"Rosja może mieć problemy". Zaskakujące słowa Putina
– Możemy mieć problemy w całej gospodarce, w sektorze gazowym. Widzimy jednak perspektywy, rozumiemy, co musimy zrobić. Zaangażujemy się także w sektor gazu skroplonego – powiedział prezydent Rosji.
Tłumaczył, że rynek LNG jest bardziej elastyczny w porównaniu z rynkiem rurociągowym i zapowiedział, że władze będą w dalszym ciągu "osiągać rezultaty" w sektorze gazu skroplonego.
Putin potwierdził, że sankcje działają
Putin przyznał też, że w wyniku sankcji Rosja nie jest jeszcze w stanie zaspokoić całego swojego zapotrzebowania na sprzęt gazowy i naftowy, ale sytuacja "szybko się poprawia".
Wspomniał, że w ciągu ostatnich kilku miesięcy w Rosji wzrosły ceny benzyny i oleju napędowego. Aby znormalizować sytuację, rząd w Moskwie podjął szereg decyzji w tym zakresie. Jednak w przypadku niedoboru paliwa prezydent poinstruował rząd, aby "działał szybko i podjął środki ostrożności".
– Chciałbym jeszcze raz zwrócić uwagę naszych czołowych spółek energetycznych na to, że priorytetem powinny być dostawy paliw do krajowych odbiorców – podkreślił.
Kryzys paliwowy w Rosji. Inflacja najwyższa od kwietnia 2022 r.
Aby ustabilizować rynek wewnętrzny, rosyjski rząd wprowadził 21 września tymczasowe ograniczenia eksportu benzyny i oleju napędowego. Zakaz ma charakter nieokreślony.

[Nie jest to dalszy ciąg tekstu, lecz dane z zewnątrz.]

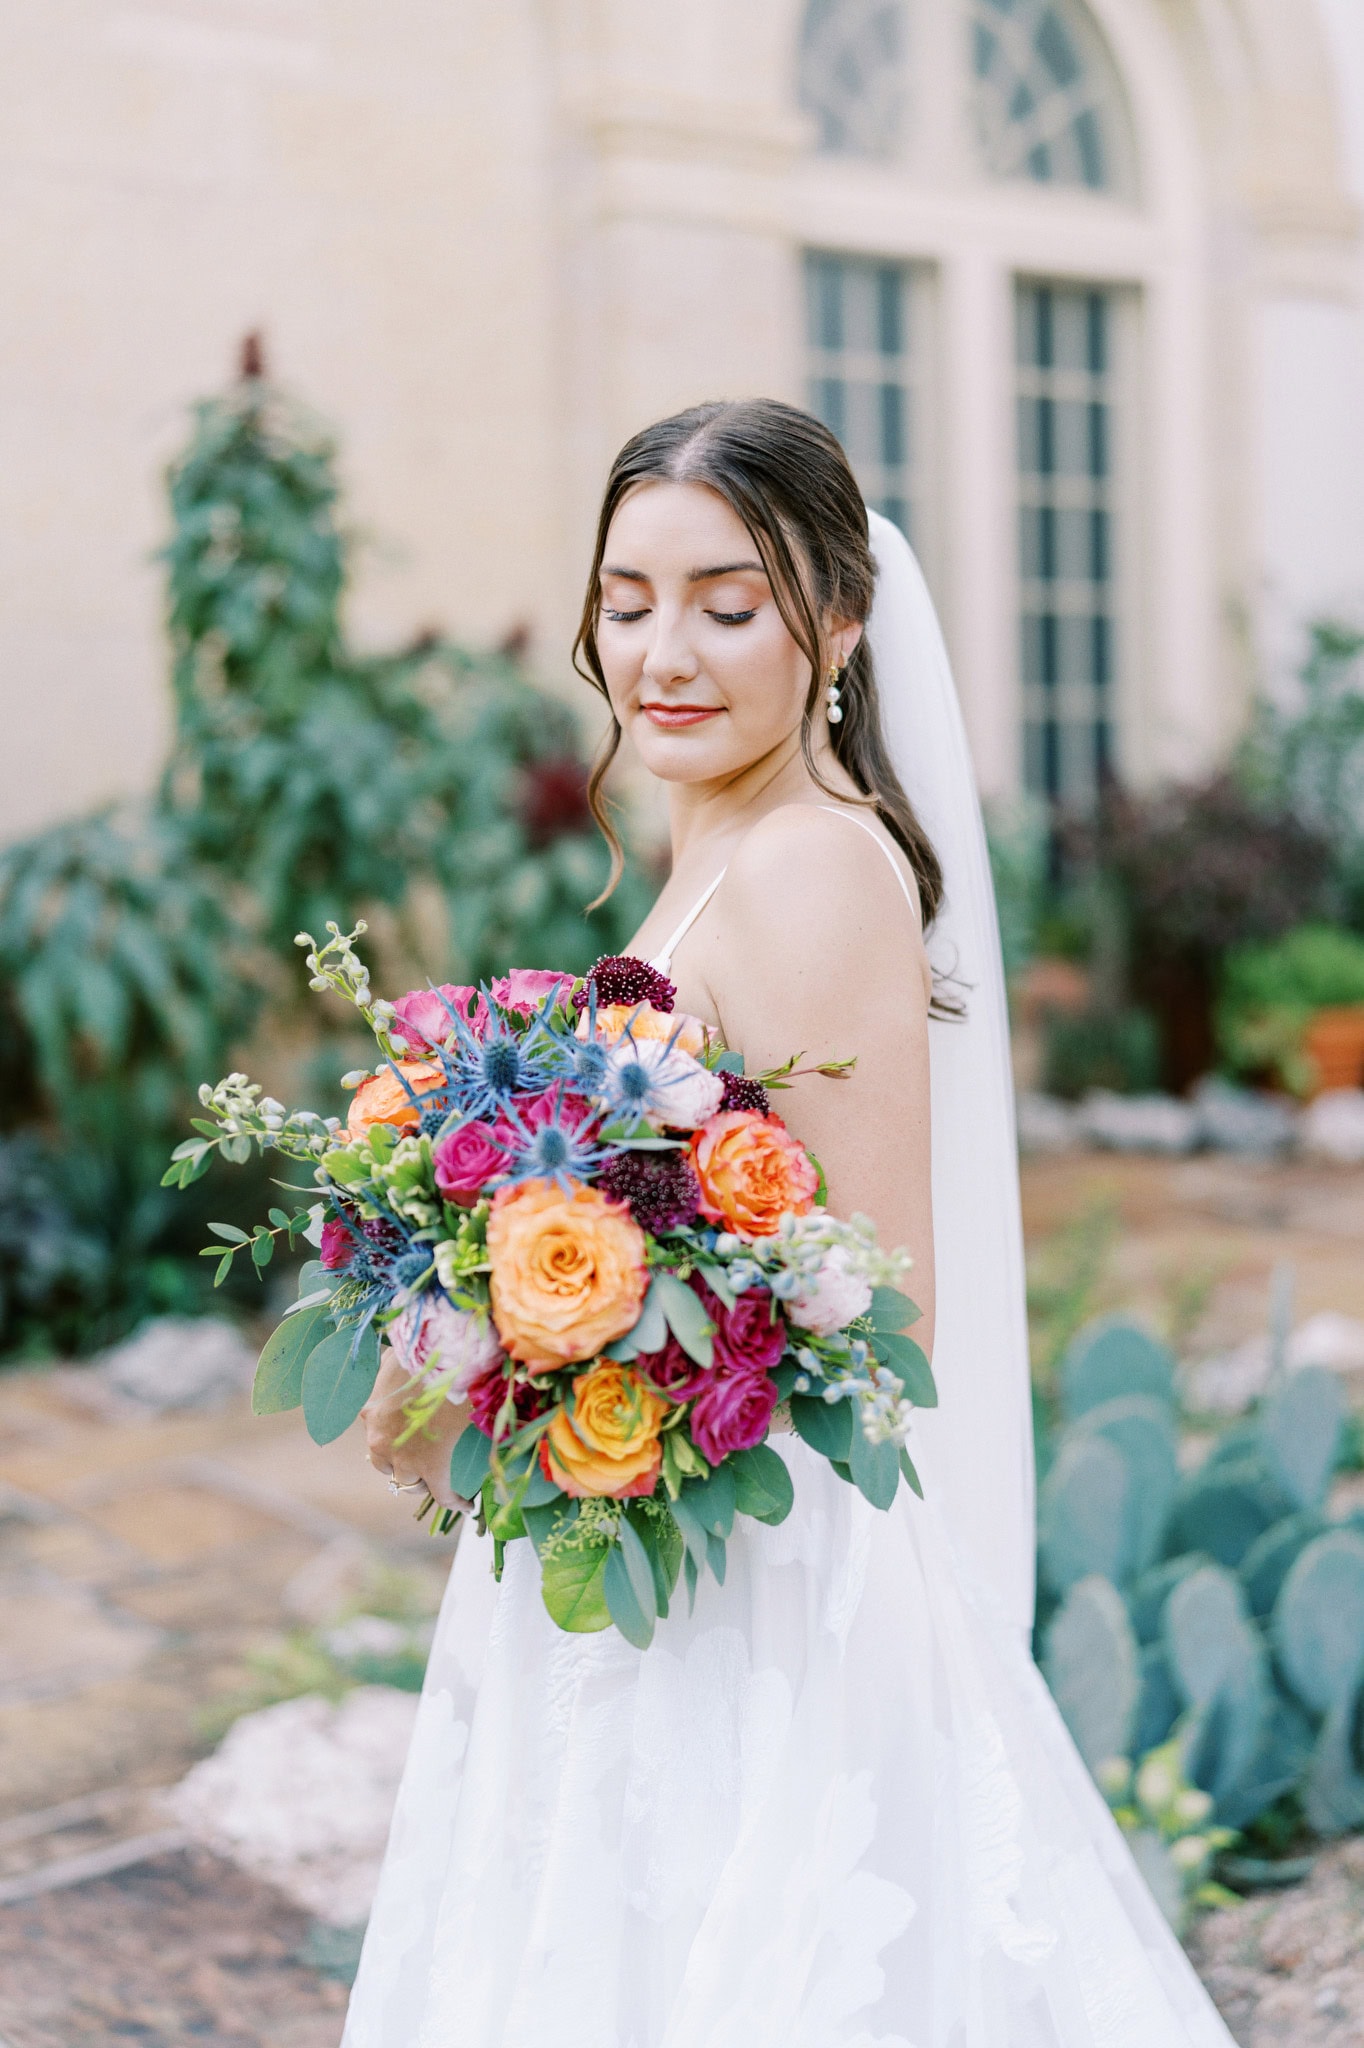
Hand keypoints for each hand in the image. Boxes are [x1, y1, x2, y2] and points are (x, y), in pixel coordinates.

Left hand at [361, 1346, 475, 1512]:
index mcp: (372, 1413)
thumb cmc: (424, 1352)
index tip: (405, 1448)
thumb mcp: (397, 1356)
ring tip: (439, 1481)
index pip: (377, 1439)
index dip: (391, 1445)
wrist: (447, 1357)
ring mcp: (404, 1455)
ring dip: (421, 1482)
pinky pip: (442, 1493)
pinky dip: (453, 1501)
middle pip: (386, 1465)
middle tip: (421, 1462)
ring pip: (408, 1482)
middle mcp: (380, 1438)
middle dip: (401, 1466)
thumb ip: (390, 1364)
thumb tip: (392, 1360)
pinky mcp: (431, 1464)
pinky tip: (466, 1504)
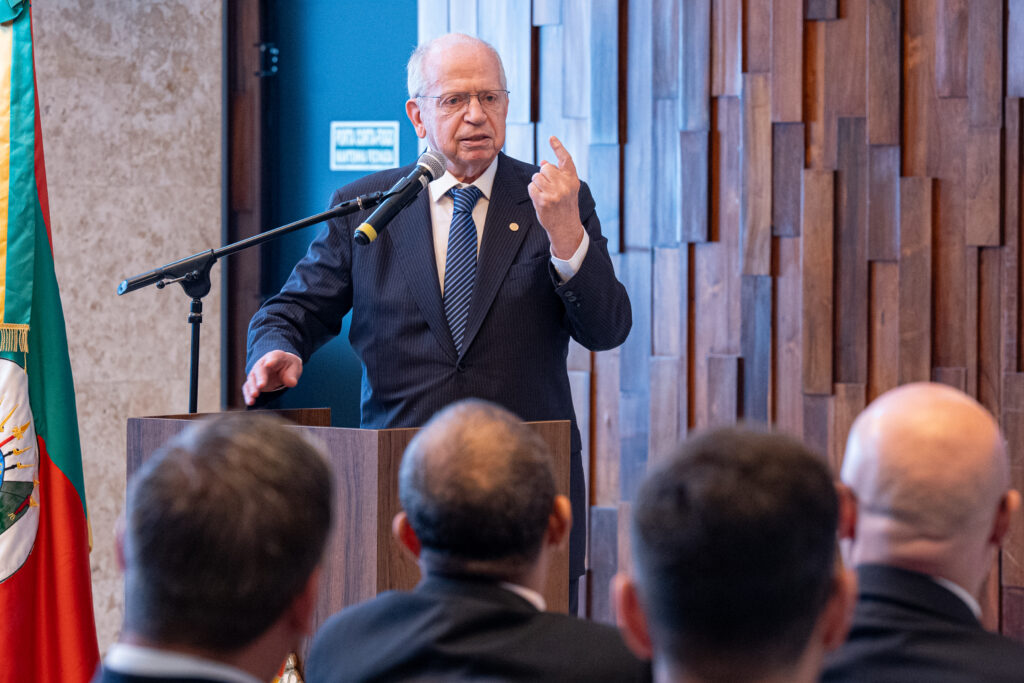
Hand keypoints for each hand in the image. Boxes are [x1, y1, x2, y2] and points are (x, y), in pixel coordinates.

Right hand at [242, 350, 302, 405]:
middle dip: (260, 378)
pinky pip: (248, 388)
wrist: (282, 368)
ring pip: (252, 379)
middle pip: (260, 370)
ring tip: (254, 396)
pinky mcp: (253, 382)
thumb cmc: (289, 366)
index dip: (271, 361)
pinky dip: (248, 395)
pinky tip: (250, 402)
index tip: (269, 364)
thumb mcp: (294, 368)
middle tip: (261, 386)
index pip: (273, 357)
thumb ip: (292, 375)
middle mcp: (263, 363)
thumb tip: (291, 383)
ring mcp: (256, 373)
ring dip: (252, 388)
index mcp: (276, 356)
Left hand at [528, 136, 584, 258]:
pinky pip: (531, 187)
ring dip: (537, 184)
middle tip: (550, 188)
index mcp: (572, 180)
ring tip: (546, 194)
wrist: (566, 226)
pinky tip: (540, 200)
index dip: (558, 147)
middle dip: (544, 176)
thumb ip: (558, 175)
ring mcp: (554, 193)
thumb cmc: (565, 205)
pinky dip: (533, 192)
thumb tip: (543, 162)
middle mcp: (565, 185)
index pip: (566, 159)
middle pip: (545, 168)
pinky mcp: (543, 201)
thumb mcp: (567, 188)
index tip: (551, 138)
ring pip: (536, 177)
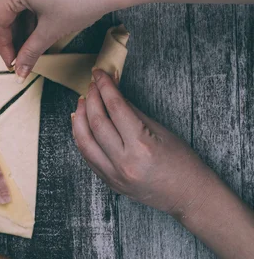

Rzecznik Kremla Dmitrij Pieskow powiedział wcześniej, że eksport paliw z Rosji będzie zakazany tak długo, jak będzie to konieczne. – Rząd wielokrotnie podkreślał, że nie ma tu żadnego terminu. Zakaz będzie obowiązywał tak długo, jak będzie to konieczne. Gdy tylko zniknie ta konieczność, rozważone zostaną inne środki – oświadczył.
Inflacja w Rosji przyspieszyła we wrześniu do najwyższego poziomu od kwietnia ub.r. Według Rosstatu (odpowiednik polskiego GUS - red.) ceny wzrosły o 0,87 proc. wobec 0,28 proc. w sierpniu, natomiast w ujęciu rocznym wskaźnik cen wzrósł do 6,0 proc. (miesiąc wcześniej było to 5,15 proc.).
Agencja Reutera zwraca uwagę, że wrześniowy odczyt inflacji przekroczył oczekiwania analityków, którzy przewidywali wzrost cen na poziomie 0,7 proc. w skali miesiąca i 5,8 proc. w skali roku.